Exercise:
The answer must be every entry, given again word for word.
** Opening Available records block **
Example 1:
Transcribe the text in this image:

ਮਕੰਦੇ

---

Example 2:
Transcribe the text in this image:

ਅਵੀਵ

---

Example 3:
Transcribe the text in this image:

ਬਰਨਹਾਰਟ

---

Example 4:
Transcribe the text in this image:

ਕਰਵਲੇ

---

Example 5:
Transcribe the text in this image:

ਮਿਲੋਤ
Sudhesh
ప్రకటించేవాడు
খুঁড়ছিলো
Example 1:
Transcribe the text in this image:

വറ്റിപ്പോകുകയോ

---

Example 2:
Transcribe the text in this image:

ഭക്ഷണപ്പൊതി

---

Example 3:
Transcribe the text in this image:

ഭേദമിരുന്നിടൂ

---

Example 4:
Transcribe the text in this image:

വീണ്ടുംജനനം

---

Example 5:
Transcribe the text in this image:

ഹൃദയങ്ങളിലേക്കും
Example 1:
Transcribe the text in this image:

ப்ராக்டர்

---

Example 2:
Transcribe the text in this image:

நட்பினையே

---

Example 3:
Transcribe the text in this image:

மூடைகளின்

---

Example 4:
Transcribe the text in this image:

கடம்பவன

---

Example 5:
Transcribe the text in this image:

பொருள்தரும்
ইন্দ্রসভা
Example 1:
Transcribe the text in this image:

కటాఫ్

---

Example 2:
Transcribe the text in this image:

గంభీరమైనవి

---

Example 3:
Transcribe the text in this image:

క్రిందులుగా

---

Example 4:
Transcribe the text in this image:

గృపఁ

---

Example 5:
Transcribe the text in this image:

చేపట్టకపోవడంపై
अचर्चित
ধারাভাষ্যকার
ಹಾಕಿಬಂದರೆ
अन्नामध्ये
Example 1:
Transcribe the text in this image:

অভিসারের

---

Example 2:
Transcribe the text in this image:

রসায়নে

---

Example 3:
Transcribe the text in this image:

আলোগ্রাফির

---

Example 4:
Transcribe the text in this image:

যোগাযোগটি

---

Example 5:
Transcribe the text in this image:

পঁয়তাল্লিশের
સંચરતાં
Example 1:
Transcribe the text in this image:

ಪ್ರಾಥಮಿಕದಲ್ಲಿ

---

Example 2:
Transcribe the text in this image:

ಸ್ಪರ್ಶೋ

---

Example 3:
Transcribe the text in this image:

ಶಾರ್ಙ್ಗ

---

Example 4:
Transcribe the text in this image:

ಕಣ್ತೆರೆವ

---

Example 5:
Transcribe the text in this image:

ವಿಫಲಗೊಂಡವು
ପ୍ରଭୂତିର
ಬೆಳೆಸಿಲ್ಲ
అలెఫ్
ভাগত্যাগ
** Closing Available records block **
Result of this exercise:
Example 1:
Transcribe the text in this image:

ਮਕੰਦੇ

---

Example 2:
Transcribe the text in this image:

ਅਵੀਵ

---

Example 3:
Transcribe the text in this image:

ਬਰਨਹਾਰਟ

---

Example 4:
Transcribe the text in this image:

ਕਰਵਲੇ

---

Example 5:
Transcribe the text in this image:

ਮਿਲੋਤ
Sudhesh
ప్రకటించేవాడు
খুঁড়ছিলো
Example 1:
Transcribe the text in this image:

വറ്റിപ്പോകുകയോ

---

Example 2:
Transcribe the text in this image:

ഭക്ഷണപ്പൊതി

---

Example 3:
Transcribe the text in this image:

ഭേദമിരുന്നിടൂ

---

Example 4:
Transcribe the text in this image:

വീണ്ടുംജനനം

---

Example 5:
Transcribe the text in this image:

ഹൃദയങ്ങളിലേക്കും
Example 1:
Transcribe the text in this image:

ப்ராக்டர்

---

Example 2:
Transcribe the text in this image:

நட்பினையே

---

Example 3:
Transcribe the text in this image:

மூடைகளின்

---

Example 4:
Transcribe the text in this image:

கடம்பவன

---

Example 5:
Transcribe the text in this image:

பொருள்தரும்
ইন্দ্রসভা
Example 1:
Transcribe the text in this image:

కటాఫ్

---

Example 2:
Transcribe the text in this image:

గంభీరమైనవి

---

Example 3:
Transcribe the text in this image:

క్రిందులుగా

---

Example 4:
Transcribe the text in this image:

గృపఁ

---

Example 5:
Transcribe the text in this image:

చేపట్టకపోవడంపై
अचर्चित
ধারাভাষ্যকার
ಹಾಕಿಬಂದರೆ
अन्नामध्ये
Example 1:
Transcribe the text in this image:

অভিসারের

---

Example 2:
Transcribe the text in this image:

রসায়নে

---

Example 3:
Transcribe the text in this image:

আলোগ্রাফির

---

Example 4:
Transcribe the text in this image:

যোগাযোগটি

---

Example 5:
Transcribe the text in this image:

পঁয়তাল্লিশের
સંચરતાં
Example 1:
Transcribe the text in this image:

ಪ್ರಾಥಮಿಕದಲ್ಲಿ

---

Example 2:
Transcribe the text in this image:

ಸ್ಪರ್ಶೋ

---

Example 3:
Transcribe the text in this image:

ಶಾರ್ಙ್ಗ

---

Example 4:
Transcribe the text in this image:

ಕಣ್ತೆರೆವ

---

Example 5:
Transcribe the text in this image:

ವಿಫಲಗೊಂಡವು
ପ୍ରଭୂତିର
ಬೆಳೆಸಿಲ್ಲ
అలెఫ్
ভাগত্যাগ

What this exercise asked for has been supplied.